La Chronique Mensuelle de Michel Onfray
N° 5 - Octobre 2005
LE COUP DE PÉDALE DE JEAN-PAUL SARTRE
Donc Lance Amstrong se dopait ! La belle affaire ! Seuls les sots feignent la découverte du pot aux roses… Sinon nient contre toute évidence. Les sots ou les imbéciles. Car, comment imaginer que la performance exigée par les coureurs du tour de France puisse s’obtenir avec de l’eau fraîche, des feuilles de salade arrosées de citron et des muscles en titane ? Même remarque avec les décervelés des courts de tennis, des courses autour du globe, des stades de France et autres circuits automobiles…
Qu’est-ce qu’un champion ? D’abord une capacité physique hors pair, ensuite une équipe qui pense pour lui. On ne peut pas tout faire, pédaler et disposer du quotient intellectuel d’un Prix Nobel de physique quantique. Le staff, comme on dit en français d’occupation, pense pour son héros : un plan sur le papier, une adaptation sur le terrain, une stratégie, un objectif donc, une tactique, les moyens de ce désir, et une série de préparations du corps et du mental pour le jour dit ou l’époque donnée.
A ces niveaux de compétition, la poignée de gagnants potentiels mène le combat dans un mouchoir de poche. Tout challenger recourt donc, ainsi que son adversaire, aux moyens légaux ou illégaux à sa disposition. Depuis que le monde est monde, il n’y a que prospérité aux vices et malheur à la vertu.
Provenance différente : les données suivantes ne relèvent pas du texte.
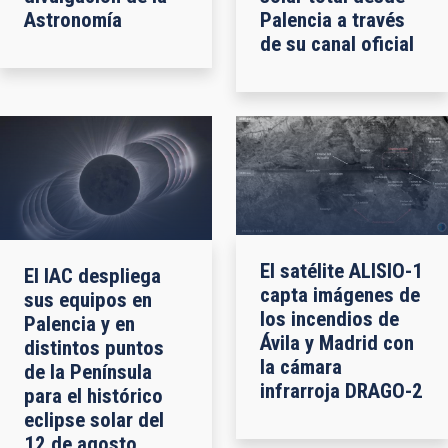
Astronomía
Palencia a través
de su canal oficial
El satélite ALISIO-1
El IAC despliega
capta imágenes de
sus equipos en
los incendios de
Palencia y en
Ávila y Madrid con
distintos puntos
la cámara
de la Península
infrarroja DRAGO-2
para el histórico
eclipse solar del
12 de agosto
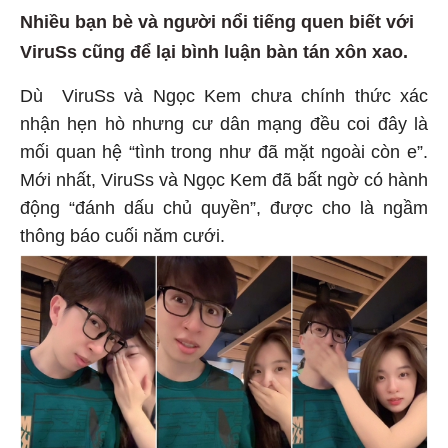
Nhiều bạn bè và người nổi tiếng quen biết với
ViruSs cũng để lại bình luận bàn tán xôn xao.
Dù ViruSs và Ngọc Kem chưa chính thức xác
nhận hẹn hò nhưng cư dân mạng đều coi đây là
mối quan hệ “tình trong như đã mặt ngoài còn e”.
Mới nhất, ViruSs và Ngọc Kem đã bất ngờ có hành
động “đánh dấu chủ quyền”, được cho là ngầm
thông báo cuối năm cưới.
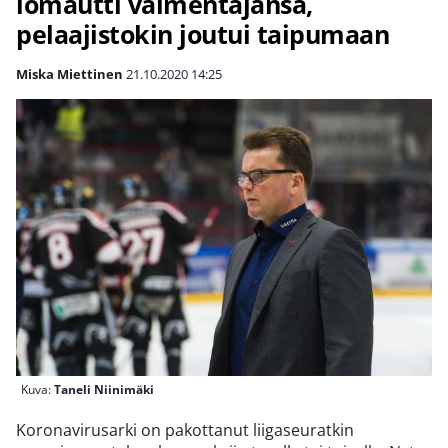
lomautti valmentajansa,
pelaajistokin joutui taipumaan
Miska Miettinen
21.10.2020
14:25
Kuva:
Taneli Niinimäki
Koronavirusarki on pakottanut liigaseuratkin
Quel abruti peut bien préférer la vertu - qui permet de se tenir debout, certes, mais à quoi bon dans un monde où tout le monde rampe ? -, au vice qui transforme en cloporte, bien sûr, mais en cloporte chamarré, décoré, honoré, médiatisé, riche, courtisé , encensé par d’autres cloportes ?
Arrêtons l’hypocrisie ! Lance Armstrong se dopait et il était un grand champion. Jean-Paul Sartre croquait des amphétamines – corydrane- par tubes entiers dilués dans du whisky, avec du tabac pour faire passer le tout, et il écrivait L’Être et le néant : il n’en reste pas moins dans son genre un champion du Tour de France philosophique dûment estampillé dans les manuels pour classe terminale. BHL, on le sait, porte Sartre en haute estime et l’imite côté amphétamines, il l’écrit dans Comédie et confesse avoir le même fournisseur que Sollers…
Que conclure ? Qu’on a le droit de solliciter son corps comme on l’entend, y compris en payant une satisfaction tout de suite par la forte probabilité d’une dégradation plus tard. Écrire la Critique de la raison dialectique, mais passer les dix dernières années de sa vie à pisser dans sa culotte, à la barbouiller de matière fécale, à errer cérébralement, à vivre en loque, à la merci du premier vautour venu ? Il existe des candidats pour cela. La forme prise par la haine de soi, variation sur la pulsion de mort, a plus d’un tour dans son sac.